● **DATASET CONTENT**
--------------------

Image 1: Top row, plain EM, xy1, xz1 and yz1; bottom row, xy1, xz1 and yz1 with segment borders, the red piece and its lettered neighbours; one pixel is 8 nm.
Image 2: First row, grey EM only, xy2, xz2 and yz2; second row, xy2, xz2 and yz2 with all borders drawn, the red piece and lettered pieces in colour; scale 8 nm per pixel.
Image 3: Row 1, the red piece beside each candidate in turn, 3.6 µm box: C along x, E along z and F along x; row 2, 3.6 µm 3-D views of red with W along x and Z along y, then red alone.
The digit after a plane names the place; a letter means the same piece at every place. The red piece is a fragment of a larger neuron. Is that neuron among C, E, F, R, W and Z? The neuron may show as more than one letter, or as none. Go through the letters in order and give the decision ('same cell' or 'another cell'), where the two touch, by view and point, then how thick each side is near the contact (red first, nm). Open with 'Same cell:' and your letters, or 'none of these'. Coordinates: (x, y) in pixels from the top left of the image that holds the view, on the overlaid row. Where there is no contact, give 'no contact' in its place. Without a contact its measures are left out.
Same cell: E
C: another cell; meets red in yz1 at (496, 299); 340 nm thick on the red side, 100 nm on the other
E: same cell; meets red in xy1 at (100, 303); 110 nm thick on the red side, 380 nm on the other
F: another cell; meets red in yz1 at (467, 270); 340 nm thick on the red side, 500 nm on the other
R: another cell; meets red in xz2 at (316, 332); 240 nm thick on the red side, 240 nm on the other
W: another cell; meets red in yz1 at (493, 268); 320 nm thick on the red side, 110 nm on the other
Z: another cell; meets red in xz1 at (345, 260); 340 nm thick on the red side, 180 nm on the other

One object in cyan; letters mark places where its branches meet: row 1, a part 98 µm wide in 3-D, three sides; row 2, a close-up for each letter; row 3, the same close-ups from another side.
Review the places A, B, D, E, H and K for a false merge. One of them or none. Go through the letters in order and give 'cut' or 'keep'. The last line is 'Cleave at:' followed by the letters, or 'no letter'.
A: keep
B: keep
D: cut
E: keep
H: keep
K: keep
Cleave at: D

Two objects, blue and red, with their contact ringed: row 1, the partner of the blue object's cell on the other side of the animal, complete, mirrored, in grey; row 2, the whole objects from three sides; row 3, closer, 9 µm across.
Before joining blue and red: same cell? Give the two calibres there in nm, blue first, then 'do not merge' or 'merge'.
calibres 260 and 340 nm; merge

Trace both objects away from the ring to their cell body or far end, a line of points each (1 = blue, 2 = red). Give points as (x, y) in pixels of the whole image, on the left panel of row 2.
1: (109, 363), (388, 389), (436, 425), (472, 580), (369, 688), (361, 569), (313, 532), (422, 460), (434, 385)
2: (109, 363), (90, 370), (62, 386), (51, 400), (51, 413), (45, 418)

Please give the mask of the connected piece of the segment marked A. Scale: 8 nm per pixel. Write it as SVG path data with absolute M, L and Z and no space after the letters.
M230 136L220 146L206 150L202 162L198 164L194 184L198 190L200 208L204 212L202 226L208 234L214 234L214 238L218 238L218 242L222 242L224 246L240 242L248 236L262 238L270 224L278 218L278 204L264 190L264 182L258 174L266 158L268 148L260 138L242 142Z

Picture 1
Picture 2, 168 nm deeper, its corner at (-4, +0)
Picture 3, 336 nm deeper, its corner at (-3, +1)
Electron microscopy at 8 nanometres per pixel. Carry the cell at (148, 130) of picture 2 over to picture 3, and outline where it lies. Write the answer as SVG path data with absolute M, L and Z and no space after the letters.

--------------------

● **EXERCISE INSTRUCTIONS**
Return only the part of the records above that opens with the line containing "Please give the" and closes with the line containing "Picture 3, 336", ends included.

● **EXERCISE ANSWER**
Please give the mask of the connected piece of the segment marked A. Scale: 8 nm per pixel. Write it as SVG path data with absolute M, L and Z and no space after the letters.
M230 136L220 146L206 150L202 162L198 164L194 184L198 190L200 208L204 212L202 226L208 234L214 234L214 238L218 238L218 242L222 242L224 246L240 242L248 236L262 238L270 224L278 218L278 204L264 190L264 182L258 174L266 158L268 148L260 138L242 142Z

Picture 1
Picture 2, 168 nm deeper, its corner at (-4, +0)
Picture 3, 336 nm deeper, its corner at (-3, +1)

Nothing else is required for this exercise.